セガール幹事長代理

墨東綺譚のセガール幹事長代理のレビュー・感想・評価

墨東綺譚(1992年製作の映画)
3.5
創作意欲と性欲の低下を自覚し始めた女遊び大好きな作家が出会った遊女との物語。

純度100パーの下心に満たされながら鑑賞を始めたが途中から真面目な反戦系の話に舵を切られて困惑する羽目になった。

物語序盤、「避妊を伴う行為は処女を奪ったことにならない」という独自の理論を力説する主人公のおっさんに対して、こいつぁは只者じゃねえなと武者震いに似た感覚に陥ったし、「人生の三楽は読書、色欲、飲酒であり、読書は学問ではなく恋人の囁きである」との言葉はかっこよすぎて私が考えたことにして飲み屋で使い回したいなと思った次第だが、話が進むにつれてちょっと自分に都合の悪いことが起きるとそそくさと逃亡したり、加齢による身体機能の低下で仏様みたいな憂いと悲哀に満ちた表情で行為に挑む姿が散見され、その背中は、サウナで我々が目にするその辺のおっさんのそれと何一つ変わらないものであった。
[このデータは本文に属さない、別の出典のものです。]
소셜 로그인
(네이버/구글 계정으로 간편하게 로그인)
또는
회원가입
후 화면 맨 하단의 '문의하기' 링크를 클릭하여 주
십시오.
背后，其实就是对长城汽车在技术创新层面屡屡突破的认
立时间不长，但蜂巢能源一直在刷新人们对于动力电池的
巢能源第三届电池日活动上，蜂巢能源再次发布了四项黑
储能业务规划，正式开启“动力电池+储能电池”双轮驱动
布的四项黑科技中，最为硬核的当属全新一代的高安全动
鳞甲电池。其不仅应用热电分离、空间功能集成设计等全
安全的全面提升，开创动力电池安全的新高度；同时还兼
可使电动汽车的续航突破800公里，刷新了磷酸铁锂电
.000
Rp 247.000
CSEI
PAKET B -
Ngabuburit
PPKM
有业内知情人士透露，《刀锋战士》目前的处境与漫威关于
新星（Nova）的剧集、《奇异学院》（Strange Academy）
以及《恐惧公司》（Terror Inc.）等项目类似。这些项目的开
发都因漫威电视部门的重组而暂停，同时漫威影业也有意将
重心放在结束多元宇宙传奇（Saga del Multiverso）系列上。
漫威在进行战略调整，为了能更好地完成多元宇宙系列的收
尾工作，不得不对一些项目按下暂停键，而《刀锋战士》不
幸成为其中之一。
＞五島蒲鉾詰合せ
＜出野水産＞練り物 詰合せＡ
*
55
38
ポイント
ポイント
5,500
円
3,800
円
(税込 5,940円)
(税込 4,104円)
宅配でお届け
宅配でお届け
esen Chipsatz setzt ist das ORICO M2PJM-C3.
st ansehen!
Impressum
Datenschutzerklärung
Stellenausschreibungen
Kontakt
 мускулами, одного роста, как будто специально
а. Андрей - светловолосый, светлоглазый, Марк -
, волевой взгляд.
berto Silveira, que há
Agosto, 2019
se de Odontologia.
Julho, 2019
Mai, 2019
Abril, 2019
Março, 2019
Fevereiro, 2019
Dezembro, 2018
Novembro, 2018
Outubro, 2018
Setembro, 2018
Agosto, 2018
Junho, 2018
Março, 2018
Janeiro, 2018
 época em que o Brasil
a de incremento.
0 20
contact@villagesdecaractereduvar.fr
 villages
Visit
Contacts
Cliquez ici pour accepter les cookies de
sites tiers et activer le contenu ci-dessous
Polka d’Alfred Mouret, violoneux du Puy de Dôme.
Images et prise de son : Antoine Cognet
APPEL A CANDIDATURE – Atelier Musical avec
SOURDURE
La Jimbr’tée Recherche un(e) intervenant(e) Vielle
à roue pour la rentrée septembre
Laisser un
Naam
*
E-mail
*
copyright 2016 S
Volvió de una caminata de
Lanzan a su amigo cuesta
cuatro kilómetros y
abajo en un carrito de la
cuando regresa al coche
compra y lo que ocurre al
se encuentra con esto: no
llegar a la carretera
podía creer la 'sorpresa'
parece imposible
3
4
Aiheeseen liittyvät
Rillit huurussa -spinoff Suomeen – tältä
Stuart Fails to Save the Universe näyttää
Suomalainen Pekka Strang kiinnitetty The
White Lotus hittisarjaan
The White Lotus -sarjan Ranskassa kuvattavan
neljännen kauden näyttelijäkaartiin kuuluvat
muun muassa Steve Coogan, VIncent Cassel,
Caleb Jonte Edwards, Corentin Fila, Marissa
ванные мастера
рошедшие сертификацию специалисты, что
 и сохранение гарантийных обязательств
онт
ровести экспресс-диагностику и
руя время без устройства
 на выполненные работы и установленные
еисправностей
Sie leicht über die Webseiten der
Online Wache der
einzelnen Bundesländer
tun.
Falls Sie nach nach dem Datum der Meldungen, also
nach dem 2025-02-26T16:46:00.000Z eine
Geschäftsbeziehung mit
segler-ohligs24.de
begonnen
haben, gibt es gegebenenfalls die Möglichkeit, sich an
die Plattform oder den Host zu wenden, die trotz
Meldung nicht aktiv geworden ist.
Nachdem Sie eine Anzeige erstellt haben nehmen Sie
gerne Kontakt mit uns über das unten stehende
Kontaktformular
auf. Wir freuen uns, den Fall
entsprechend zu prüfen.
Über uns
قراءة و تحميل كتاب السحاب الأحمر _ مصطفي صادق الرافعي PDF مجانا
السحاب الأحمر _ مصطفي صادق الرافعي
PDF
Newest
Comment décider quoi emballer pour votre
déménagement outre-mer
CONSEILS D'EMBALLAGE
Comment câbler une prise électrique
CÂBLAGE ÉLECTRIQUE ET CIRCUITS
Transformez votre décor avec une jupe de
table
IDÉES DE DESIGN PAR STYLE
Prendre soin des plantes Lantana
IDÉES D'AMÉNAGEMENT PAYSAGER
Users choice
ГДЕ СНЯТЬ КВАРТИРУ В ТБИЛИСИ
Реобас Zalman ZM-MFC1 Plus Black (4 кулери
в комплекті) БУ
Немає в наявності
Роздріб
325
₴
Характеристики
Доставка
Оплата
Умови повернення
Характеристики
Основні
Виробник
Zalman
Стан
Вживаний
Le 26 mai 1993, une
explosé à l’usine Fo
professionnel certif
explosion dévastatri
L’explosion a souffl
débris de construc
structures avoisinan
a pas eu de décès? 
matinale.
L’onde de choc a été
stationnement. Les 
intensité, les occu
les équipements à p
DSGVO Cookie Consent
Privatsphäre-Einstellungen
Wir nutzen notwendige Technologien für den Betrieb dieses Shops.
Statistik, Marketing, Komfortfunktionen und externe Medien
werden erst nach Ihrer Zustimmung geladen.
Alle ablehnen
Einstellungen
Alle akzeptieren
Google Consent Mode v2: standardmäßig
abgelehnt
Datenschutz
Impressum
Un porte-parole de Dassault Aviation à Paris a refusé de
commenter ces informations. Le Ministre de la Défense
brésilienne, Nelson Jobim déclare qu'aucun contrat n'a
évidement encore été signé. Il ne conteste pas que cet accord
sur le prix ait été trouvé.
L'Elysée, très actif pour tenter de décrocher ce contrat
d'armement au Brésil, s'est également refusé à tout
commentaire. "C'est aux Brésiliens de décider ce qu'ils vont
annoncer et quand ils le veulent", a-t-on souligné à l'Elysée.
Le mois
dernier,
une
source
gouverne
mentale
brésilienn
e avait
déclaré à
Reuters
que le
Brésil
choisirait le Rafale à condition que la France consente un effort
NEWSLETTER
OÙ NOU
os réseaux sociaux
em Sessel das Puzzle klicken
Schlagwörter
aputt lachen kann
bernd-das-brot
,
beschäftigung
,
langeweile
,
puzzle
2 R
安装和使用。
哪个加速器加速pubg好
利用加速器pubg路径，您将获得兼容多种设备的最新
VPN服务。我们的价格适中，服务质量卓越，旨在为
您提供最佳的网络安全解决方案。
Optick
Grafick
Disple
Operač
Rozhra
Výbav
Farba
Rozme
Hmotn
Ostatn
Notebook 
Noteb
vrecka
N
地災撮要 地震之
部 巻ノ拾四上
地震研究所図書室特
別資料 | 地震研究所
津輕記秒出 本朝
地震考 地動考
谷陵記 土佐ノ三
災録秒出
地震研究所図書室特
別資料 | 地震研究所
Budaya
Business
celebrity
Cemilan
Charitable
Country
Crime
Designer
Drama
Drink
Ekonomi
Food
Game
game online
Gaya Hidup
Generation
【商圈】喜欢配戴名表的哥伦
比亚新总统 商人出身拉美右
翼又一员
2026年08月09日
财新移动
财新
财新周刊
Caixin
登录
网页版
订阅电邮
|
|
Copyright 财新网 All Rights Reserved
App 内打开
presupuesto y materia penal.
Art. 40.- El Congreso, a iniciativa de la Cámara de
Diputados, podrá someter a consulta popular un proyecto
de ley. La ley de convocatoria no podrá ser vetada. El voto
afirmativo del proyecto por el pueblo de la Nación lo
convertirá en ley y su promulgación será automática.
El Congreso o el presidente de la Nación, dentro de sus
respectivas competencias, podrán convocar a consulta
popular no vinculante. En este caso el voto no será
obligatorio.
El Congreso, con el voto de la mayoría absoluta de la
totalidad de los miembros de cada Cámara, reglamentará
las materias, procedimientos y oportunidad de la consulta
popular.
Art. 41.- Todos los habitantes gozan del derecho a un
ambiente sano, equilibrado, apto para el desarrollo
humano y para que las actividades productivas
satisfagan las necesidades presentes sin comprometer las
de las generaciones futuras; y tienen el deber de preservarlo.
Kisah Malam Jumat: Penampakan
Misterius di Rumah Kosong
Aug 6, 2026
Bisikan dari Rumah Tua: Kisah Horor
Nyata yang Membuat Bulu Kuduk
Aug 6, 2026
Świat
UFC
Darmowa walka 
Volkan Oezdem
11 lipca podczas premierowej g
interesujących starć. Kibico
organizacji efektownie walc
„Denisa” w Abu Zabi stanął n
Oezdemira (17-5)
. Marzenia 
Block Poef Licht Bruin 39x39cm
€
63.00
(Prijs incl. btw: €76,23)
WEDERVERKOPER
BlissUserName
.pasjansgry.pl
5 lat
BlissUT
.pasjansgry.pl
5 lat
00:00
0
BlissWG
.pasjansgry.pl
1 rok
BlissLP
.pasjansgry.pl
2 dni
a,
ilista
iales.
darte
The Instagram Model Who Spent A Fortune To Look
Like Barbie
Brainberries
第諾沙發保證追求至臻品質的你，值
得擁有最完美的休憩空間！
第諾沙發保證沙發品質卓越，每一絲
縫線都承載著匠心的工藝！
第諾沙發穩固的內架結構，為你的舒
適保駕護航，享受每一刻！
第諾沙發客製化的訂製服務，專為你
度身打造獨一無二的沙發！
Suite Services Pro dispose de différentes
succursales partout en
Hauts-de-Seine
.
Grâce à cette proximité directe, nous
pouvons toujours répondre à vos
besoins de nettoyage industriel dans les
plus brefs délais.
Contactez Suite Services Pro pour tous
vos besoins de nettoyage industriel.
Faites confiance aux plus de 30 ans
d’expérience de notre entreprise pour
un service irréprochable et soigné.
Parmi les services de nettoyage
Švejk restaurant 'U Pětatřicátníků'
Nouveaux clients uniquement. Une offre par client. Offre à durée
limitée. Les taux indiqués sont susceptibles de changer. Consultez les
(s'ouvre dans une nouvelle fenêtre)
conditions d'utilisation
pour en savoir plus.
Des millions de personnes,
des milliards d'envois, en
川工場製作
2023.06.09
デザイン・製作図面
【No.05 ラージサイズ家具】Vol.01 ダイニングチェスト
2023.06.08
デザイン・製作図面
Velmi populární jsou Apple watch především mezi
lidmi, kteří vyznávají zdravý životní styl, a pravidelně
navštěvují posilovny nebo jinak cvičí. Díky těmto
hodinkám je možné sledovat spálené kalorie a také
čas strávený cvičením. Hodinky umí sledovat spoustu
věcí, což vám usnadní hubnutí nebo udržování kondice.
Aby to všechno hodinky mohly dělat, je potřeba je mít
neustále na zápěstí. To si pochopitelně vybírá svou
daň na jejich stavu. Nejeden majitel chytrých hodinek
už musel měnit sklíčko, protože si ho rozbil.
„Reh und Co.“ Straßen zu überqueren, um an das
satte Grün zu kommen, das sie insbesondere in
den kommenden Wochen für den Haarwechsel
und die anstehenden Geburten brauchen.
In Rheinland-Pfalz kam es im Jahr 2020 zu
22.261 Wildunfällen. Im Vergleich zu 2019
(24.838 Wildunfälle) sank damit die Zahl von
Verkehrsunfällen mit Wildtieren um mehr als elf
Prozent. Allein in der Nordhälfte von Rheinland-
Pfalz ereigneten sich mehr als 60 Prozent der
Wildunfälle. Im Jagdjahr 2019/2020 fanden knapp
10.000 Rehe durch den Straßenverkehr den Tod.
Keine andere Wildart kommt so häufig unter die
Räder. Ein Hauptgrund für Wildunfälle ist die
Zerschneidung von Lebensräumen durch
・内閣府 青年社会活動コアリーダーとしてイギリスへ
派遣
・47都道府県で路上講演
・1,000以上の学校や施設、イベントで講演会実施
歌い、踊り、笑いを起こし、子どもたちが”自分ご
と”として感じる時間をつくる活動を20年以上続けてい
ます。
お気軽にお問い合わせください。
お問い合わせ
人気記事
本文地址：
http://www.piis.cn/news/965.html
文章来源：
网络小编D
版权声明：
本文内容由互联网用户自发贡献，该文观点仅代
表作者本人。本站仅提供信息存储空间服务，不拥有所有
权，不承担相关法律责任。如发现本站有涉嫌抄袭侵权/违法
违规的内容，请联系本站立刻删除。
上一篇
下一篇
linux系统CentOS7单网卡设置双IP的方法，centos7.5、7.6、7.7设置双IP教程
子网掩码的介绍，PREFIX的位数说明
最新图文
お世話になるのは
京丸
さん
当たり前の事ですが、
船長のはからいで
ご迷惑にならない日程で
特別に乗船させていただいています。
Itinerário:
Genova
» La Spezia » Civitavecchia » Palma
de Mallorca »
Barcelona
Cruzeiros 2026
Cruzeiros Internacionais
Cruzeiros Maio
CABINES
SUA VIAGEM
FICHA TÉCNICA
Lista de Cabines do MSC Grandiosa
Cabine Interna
私がこの手の作品を評価する上で大事にしてるのが、絡み役の男性がいかに素を出せているか、という点なんですけど、例えばぼくが、女性のお店に友人と行ったとします。そこでぼくについてくれた女性に対するぼくの振る舞いを友人は見るわけじゃないですか。「こいつこういう感じで手握るんだ」とか「お前が言ってるブラックカードただの黒いTポイントカードじゃねえか」とかぼくの口説きのテクニックが盗まれるわけじゃないですか。
そういった意味で夜のお店には一人で行くようにしてるんですけど、同じ塩梅で男優も自分のプライベートの絡みを視聴者に連想させない為に演技を無個性に徹しようという感情が芽生えるのは大きく理解できるんですが、そこを超越して初めて演者というもの。
本作のおっさんはみなぎってきたらテンションあがって葡萄を口移ししたり、必要以上にディプキに徹したりと「完全に私情はいってるよね」というのが痛いほど伝わってくるので観ていてワクワクしました。こうでなくっちゃ、と思いました。

アルコールが入ってでかい声で下品なことを叫ぶおっさん、日常会話が言葉責めみたいな文学性のあるおっさん。色んなおっさんがいるが、前者と後者は何が分岐点となり異なるタイプに変貌を遂げるのか。単純な性経験の差だけでは決して無いはずである。そこに前述の「読書」を「恋人の囁き」と認識し、吹けば消えてしまいそうな女性の所作のひとつひとつに美しさを見出すことが巨乳だ美脚だ言ってるだけのおっさんと大きく差をつけるポイントなのかもしれない。そんなことを映画のおっさんは教えてくれました。

年齢当てゲームが好きなひとにおすすめ。